Testing helps marketers determine the impact of multiple channels on purchase and response rates, as the results may vary by company. However, for some this may be too complicated or they can't afford a system that does it for them.
Fractional Allocation can be quite complex. The good news is that marketers can still find answers to their questions by planning simple tests up front so they can track beyond a single mailing to count all of the media being received for a period of time in a controlled setting.
For example, during a 3-month period, Group A received one direct mail, 12 emails and 10 targeted ads, generating Y dollars. ROI is measured by totaling all costs and burdening it against all sales generated by that group. If the overall performance of Group A exceeds the performance of another test group with a different media/contact mix (Group B, Group C, etc.), then the marketer can compare the ROIs of the different strategies and choose the strategy that best meets his need.

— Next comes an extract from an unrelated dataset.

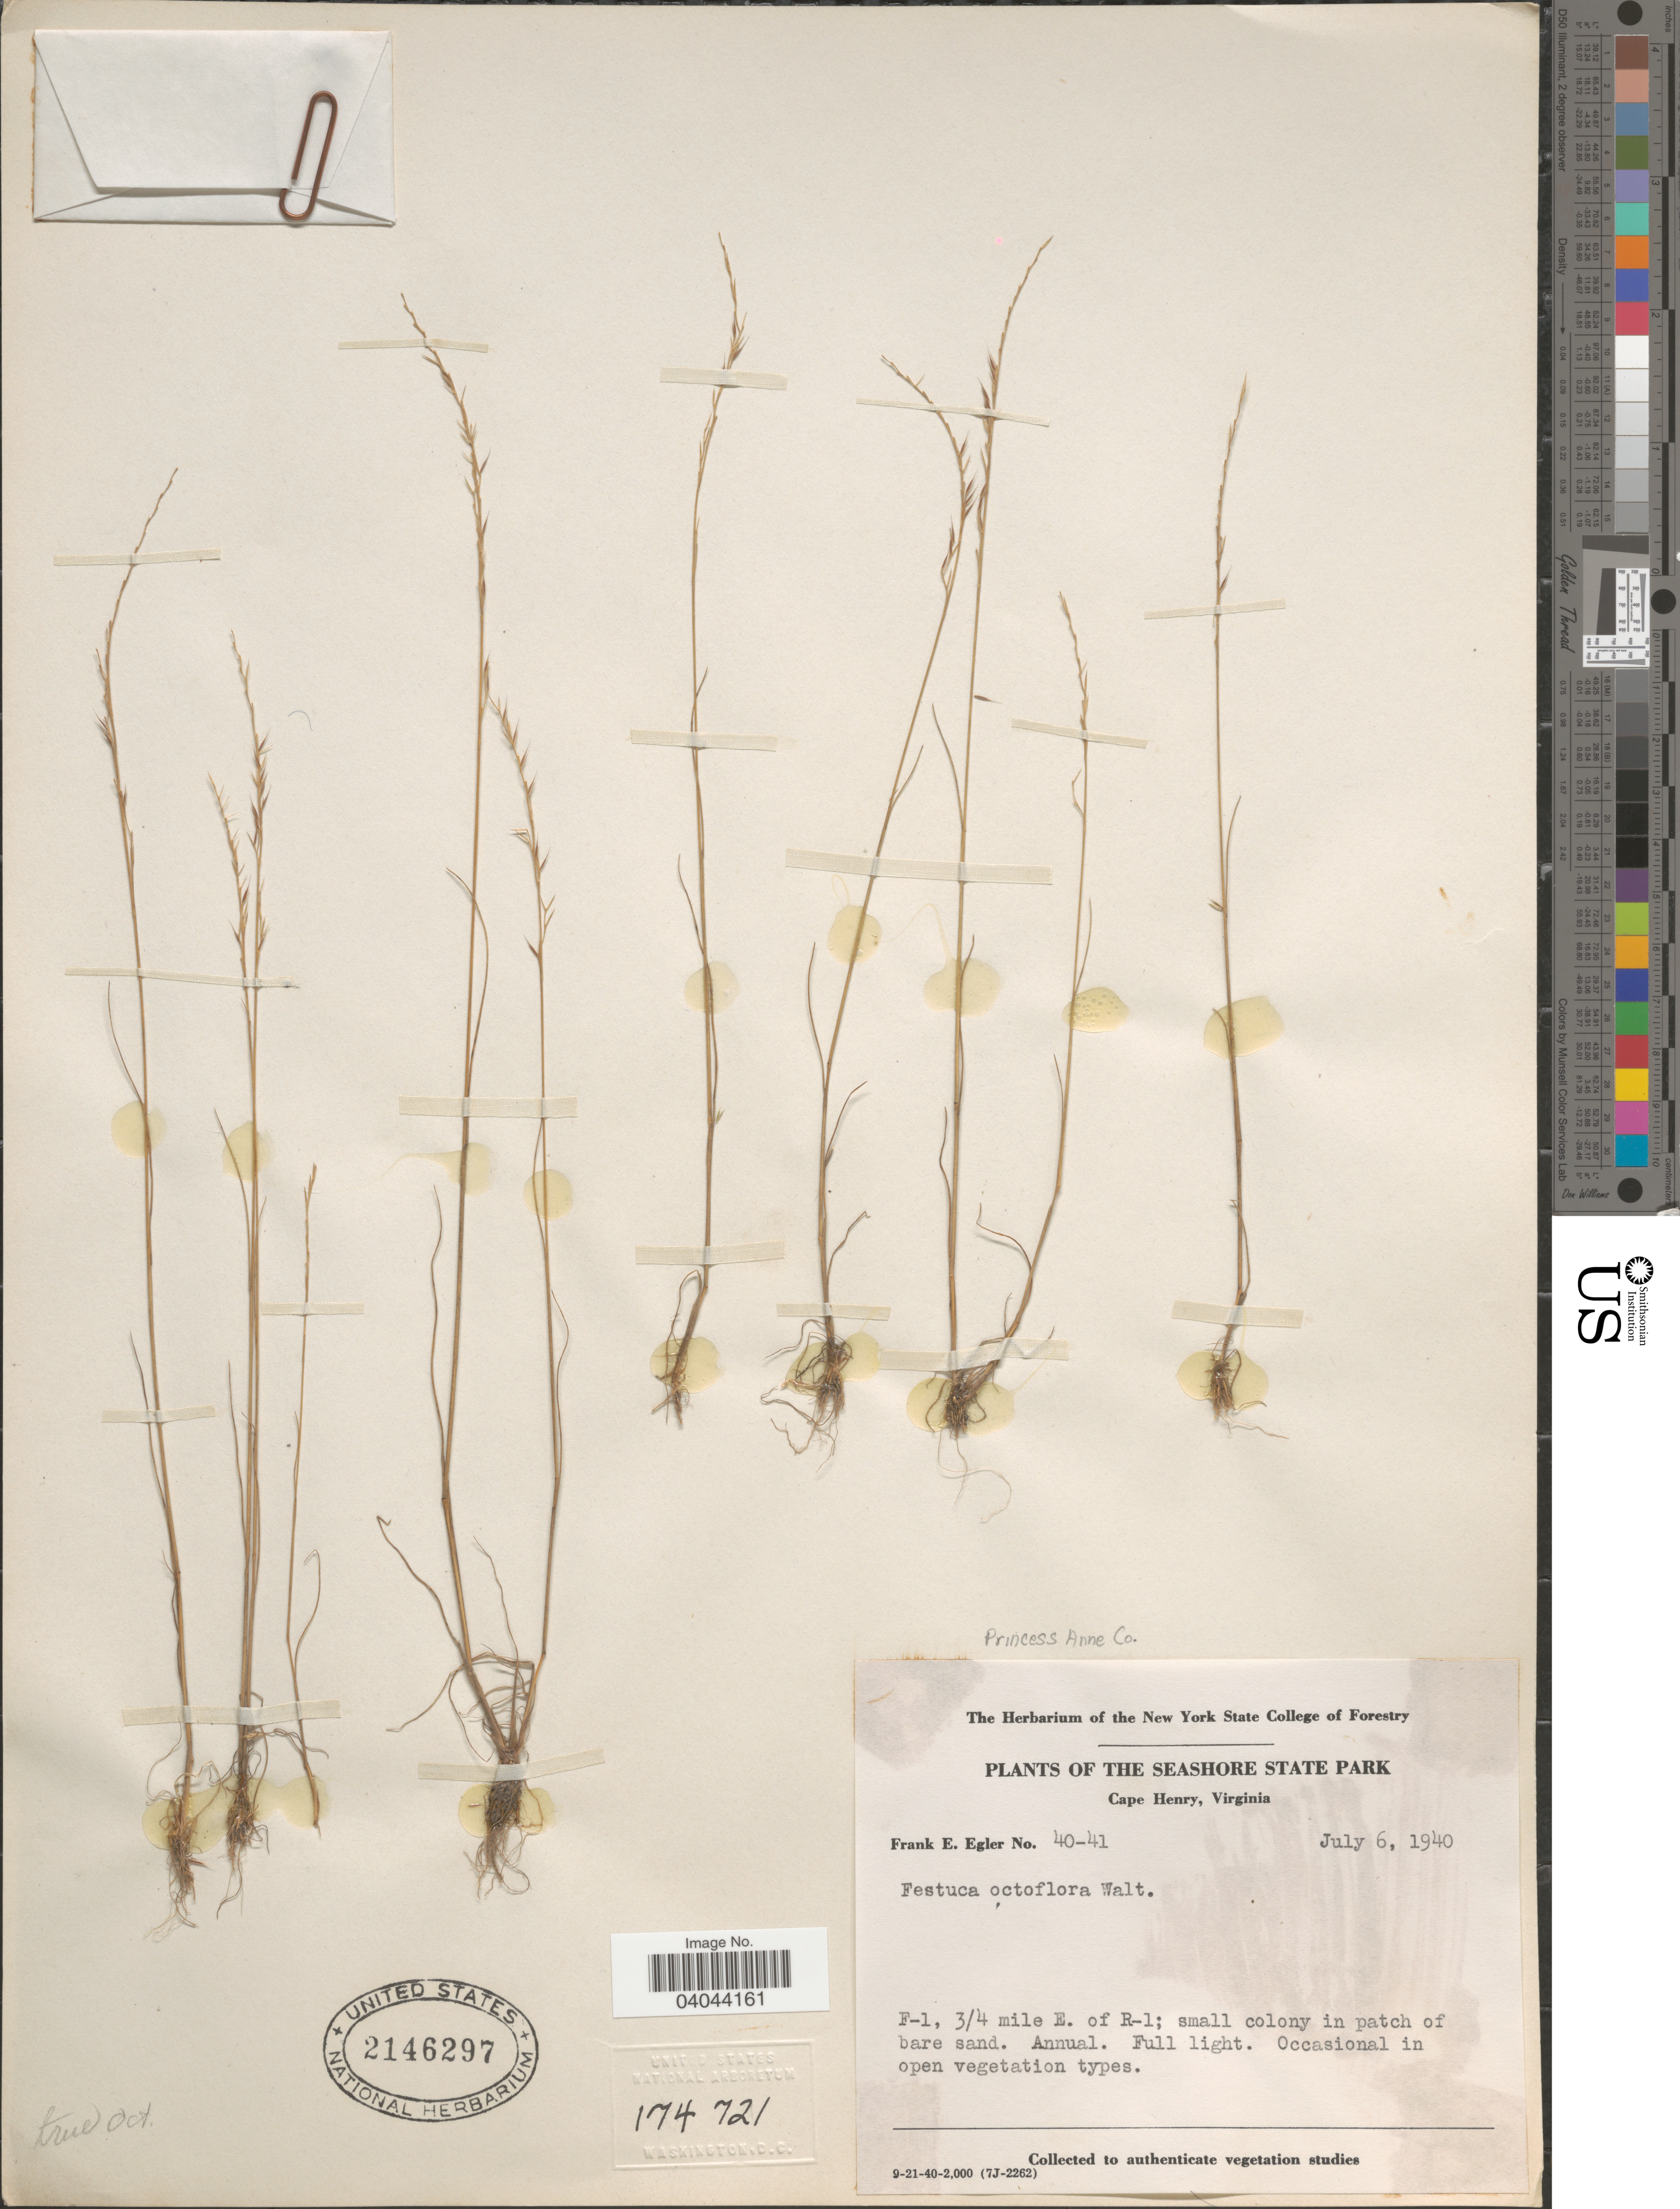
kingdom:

We encourage our clients to leverage data about consumers to reach them across a variety of channels, when and where they want to interact with the brand. The same approach should be leveraged for attribution, whereby data is the key to understanding how each touch has impacted the relationship and ultimately purchase behavior. This data includes promotional history and advanced order placement details which can be maintained in a marketing database. As we look ahead and think about budget allocation, channel attribution should be a critical driver of your marketing decisions.